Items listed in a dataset
________________________________________
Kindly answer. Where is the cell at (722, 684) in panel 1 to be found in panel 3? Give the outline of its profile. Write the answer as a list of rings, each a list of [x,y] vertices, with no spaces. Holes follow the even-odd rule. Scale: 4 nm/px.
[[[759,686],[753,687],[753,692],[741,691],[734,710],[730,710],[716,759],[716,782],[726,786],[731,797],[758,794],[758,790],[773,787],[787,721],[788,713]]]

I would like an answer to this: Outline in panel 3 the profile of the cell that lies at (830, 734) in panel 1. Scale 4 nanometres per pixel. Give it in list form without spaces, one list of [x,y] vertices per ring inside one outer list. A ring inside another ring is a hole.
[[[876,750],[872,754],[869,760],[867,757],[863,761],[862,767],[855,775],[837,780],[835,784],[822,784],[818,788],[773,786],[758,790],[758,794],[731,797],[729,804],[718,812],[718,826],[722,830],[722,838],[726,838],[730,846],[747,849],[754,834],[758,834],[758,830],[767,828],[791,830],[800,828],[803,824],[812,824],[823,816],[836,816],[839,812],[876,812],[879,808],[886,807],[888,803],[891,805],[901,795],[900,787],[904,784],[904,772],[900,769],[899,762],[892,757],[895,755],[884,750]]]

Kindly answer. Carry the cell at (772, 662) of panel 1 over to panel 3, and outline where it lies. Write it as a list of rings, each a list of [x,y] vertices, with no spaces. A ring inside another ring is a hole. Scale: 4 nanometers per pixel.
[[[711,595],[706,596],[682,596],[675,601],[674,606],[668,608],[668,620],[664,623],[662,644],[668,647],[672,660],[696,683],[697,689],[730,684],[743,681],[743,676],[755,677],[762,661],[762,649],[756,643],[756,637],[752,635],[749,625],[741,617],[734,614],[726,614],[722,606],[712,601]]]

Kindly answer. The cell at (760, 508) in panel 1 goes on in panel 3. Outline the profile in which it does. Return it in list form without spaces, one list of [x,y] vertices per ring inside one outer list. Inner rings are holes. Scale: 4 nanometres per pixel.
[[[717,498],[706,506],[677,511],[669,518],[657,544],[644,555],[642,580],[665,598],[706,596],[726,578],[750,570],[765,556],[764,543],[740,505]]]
________________________________________
ABOUT THIS TASK: The full set of entries, copied exactly, is the expected answer.

ANSWER AREA:
Kindly answer. Where is the cell at (722, 684) in panel 1 to be found in panel 3? Give the outline of its profile. Write the answer as a list of rings, each a list of [x,y] vertices, with no spaces. Holes follow the even-odd rule. Scale: 4 nm/px.
[[[759,686],[753,687],[753,692],[741,691],[734,710],[730,710],[716,759],[716,782],[726,786],[731,797],[758,794],[758,790],[773,787],[787,721],[788,713]]]

I would like an answer to this: Outline in panel 3 the profile of the cell that lies at (830, 734) in panel 1. Scale 4 nanometres per pixel. Give it in list form without spaces, one list of [x,y] vertices per ring inside one outer list. A ring inside another ring is a hole.
[[[876,750],[872,754],[869,760],[867,757],[863,761],[862,767],[855,775],[837,780],[835,784],[822,784],[818,788],[773,786],[758,790],[758,794],[731,797],[729,804],[718,812],[718,826],[722,830],[722,838],[726,838],[730,846],[747,849],[754,834],[758,834],[758,830],[767,828],[791,830],[800,828],[803,824],[812,824],[823,816],[836,816],[839,812],[876,812],[879,808],[886,807],[888,803],[891,805],[901,795],[900,787],[904,784],[904,772],[900,769],[899,762],[892,757],[895,755],[884,750]]]

Kindly answer. Carry the cell at (772, 662) of panel 1 over to panel 3, and outline where it lies. Write it as a list of rings, each a list of [x,y] vertices, with no spaces. A ring inside another ring is a hole. Scale: 4 nanometers per pixel.
[[[711,595],[706,596],[682,596],[675,601],[674,606],[668,608],[668,620],[664,623],[662,644],[668,647],[672,660],[696,683],[697,689],[730,684],[743,681],[743,676],[755,677],[762,661],[762,649],[756,643],[756,637],[752,635],[749,625],[741,617],[734,614],[726,614],[722,606],[712,601]]]

Kindly answer. The cell at (760, 508) in panel 1 goes on in panel 3. Outline the profile in which it does. Return it in list form without spaces, one list of [x,y] vertices per ring inside one outer list. Inner rings are holes. Scale: 4 nanometres per pixel.
[[[717,498],[706,506],[677,511],[669,518],[657,544],[644,555],[642,580],[665,598],[706,596],[726,578],[750,570],[765,556],[764,543],[740,505]]]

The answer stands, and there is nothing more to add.